The influence of this Greek idea did not stop here. In the fifth century A. D. the Parthenon became the temple of Saint Sophia, and a few centuries later it was transformed into the church of the Virgin Mary. Like Paganism, Christianity could not be contented with a purely masculine deity. Athene, excluded from her temple, revenged herself by re-appearing in a new guise and with new functions. If the later Christian homage to a virgin met a need of the human heart, who shall say that that rendered to the Greek virgin was not as sincere and inspiring?

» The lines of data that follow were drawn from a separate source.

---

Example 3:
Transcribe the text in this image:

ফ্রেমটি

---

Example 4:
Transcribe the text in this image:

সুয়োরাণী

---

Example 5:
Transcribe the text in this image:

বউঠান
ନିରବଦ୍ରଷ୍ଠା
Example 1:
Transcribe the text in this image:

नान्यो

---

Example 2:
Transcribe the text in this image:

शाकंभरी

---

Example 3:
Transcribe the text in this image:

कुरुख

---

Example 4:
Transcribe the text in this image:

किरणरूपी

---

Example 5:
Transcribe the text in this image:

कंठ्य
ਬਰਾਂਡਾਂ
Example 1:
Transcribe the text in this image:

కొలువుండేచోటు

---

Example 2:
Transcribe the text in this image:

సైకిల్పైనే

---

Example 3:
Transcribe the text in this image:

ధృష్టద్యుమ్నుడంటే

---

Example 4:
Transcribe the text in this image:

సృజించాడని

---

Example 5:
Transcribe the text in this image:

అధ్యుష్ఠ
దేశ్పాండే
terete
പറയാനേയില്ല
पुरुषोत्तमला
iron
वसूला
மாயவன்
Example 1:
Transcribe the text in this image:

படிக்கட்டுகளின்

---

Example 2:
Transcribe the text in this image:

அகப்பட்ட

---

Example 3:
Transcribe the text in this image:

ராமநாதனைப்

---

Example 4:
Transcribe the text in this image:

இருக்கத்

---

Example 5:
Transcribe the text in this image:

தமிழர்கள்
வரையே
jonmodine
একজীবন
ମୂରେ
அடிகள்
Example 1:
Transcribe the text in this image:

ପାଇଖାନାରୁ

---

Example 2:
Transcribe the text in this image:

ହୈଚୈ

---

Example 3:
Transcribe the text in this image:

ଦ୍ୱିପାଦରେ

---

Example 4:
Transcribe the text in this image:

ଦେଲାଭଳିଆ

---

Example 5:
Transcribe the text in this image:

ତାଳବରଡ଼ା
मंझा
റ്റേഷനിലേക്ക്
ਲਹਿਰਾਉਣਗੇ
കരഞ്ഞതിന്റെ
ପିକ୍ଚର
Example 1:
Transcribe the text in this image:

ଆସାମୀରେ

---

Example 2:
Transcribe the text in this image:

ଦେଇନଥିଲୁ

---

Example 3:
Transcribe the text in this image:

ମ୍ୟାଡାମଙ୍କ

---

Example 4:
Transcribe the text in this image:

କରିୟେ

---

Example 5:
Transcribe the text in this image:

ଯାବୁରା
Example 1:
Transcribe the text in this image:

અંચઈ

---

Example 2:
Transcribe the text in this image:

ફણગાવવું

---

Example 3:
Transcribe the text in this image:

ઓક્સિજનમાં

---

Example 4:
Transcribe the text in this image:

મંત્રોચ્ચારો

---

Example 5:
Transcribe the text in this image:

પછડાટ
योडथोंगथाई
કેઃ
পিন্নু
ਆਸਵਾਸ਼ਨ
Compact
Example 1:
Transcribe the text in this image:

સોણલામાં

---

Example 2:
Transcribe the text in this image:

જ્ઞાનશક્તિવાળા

The best time to see the Parthenon is at sunset or under the silver light of the full moon. The tones of the building, weather-stained by centuries, seem richer and deeper in the sunset glow; and the temple fits beautifully into the illumined landscape. Take your stand at the southwest corner of the temple of Nike. Below you lies the theatre of Herodes Atticus, a little to the right the hill of Philopappus, still farther Observatory Hill, the Areopagus, the Pnyx, and the stately Theseion. In the plains the fresh green barley alternates with olive groves and brown furrowed fields. To the left stretches the Bay of Phaleron, opening to the larger sea. Piraeus lies beyond. Here is the island of Salamis, there AEgina. The coast of Attica fades into the distance. Walking to the other end of the Acropolis, we see below the new Athens, the royal palace and garden, and steep Lycabettus rising abruptly from the plain. The whole view is framed in by sea and mountain, — Pentelicus, from whose bosom came the milk-white curdled marble with which these temples were reared, Parnes, AEgaleos, the pass of Daphne, and, most familiar of all, the long ridge of Hymettus. How the sinking sun seems to fondle it, and how softly the mutable colors play over it, — gold and violet and red, — melting its hard, rocky surface into geniality and beauty ! In this sunset glow the Parthenon, the magnificent Propylaea, the Erechtheum, and the bewitching temple of Nike are gilded with super-natural light, as if the sun loved to heighten their beauty. And, when the moon rises and in the deep silence silvers the old rock and the temples upon it, you forget the things of today; and in the witchery of the moonlight Athene seems to come once more to claim her holy place, and you are a willing worshipper at her shrine.